THE USE OF BRASSICACEAE BY THE ANCIENT ROMANS
There are two main sources of information on plants used by the Romans: archaeological evidences and classical literature. The Latin texts describing plants and their uses are several, but generally there are difficulties to identify plants from the authors descriptions. This may be because there are problems in translation, or more simply the writer did not describe the plant accurately or with enough details. Among the plants known by the Romans, the Brassicaceae played an important role, partly because many of these species are native to the Mediterranean basin. With the aim to achieve as much information as possible on the Romans botanical knowledge on Brassicaceae species, the operas of eight Latin authors were studied and species were listed in a specific data base. For every identified species we listed the Latin name, family, origin and uses.
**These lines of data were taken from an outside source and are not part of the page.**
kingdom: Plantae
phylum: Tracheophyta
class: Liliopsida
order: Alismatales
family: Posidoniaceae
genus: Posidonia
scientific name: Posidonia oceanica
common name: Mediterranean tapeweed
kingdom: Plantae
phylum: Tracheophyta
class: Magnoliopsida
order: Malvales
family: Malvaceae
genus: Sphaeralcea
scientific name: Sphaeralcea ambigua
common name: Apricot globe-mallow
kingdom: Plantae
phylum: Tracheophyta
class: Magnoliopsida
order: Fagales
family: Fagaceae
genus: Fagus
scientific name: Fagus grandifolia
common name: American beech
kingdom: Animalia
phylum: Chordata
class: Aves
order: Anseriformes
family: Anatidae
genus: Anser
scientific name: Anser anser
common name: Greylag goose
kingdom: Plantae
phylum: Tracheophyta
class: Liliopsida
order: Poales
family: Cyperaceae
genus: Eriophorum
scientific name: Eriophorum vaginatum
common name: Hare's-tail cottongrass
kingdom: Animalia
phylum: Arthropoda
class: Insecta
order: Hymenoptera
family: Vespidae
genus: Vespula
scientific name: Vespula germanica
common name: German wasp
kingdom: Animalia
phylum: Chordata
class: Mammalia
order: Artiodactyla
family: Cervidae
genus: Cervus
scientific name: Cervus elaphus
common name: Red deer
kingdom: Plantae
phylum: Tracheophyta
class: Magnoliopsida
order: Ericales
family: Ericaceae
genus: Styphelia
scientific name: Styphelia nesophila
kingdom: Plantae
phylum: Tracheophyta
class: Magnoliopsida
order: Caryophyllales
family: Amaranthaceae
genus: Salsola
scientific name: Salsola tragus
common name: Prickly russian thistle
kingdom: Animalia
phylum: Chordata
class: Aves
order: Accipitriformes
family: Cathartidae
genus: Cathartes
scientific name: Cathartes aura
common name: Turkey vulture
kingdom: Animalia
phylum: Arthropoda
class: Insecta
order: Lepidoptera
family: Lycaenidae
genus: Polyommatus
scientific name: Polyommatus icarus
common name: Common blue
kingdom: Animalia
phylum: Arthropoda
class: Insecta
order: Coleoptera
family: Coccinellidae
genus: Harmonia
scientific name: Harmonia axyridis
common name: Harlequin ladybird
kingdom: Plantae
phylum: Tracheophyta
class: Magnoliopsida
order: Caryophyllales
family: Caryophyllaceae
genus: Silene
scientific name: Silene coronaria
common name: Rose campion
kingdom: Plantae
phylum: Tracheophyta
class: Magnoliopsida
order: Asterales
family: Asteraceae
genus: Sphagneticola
The latter have been classified into 5 groups: food, medicinal, magical, ornamental, and others. Specifically, 30 taxa belonging to 19 genera were identified. Romans committed particular attention to the Brassica genera and other Brassicaceae species. The main use is medicinal (83.3%); other plants of the family are used for food (40.0%), magical and ornamental purposes.
Toscano, S., Scuderi, D., Tribulato , A. and Romano , D. (2013). THE USE OF BRASSICACEAE BY THE ANCIENT ROMANS. Acta Hortic. 1005, 205-212
written sources, plant uses, vegetable crops, ornamentals, Brassica oleracea L.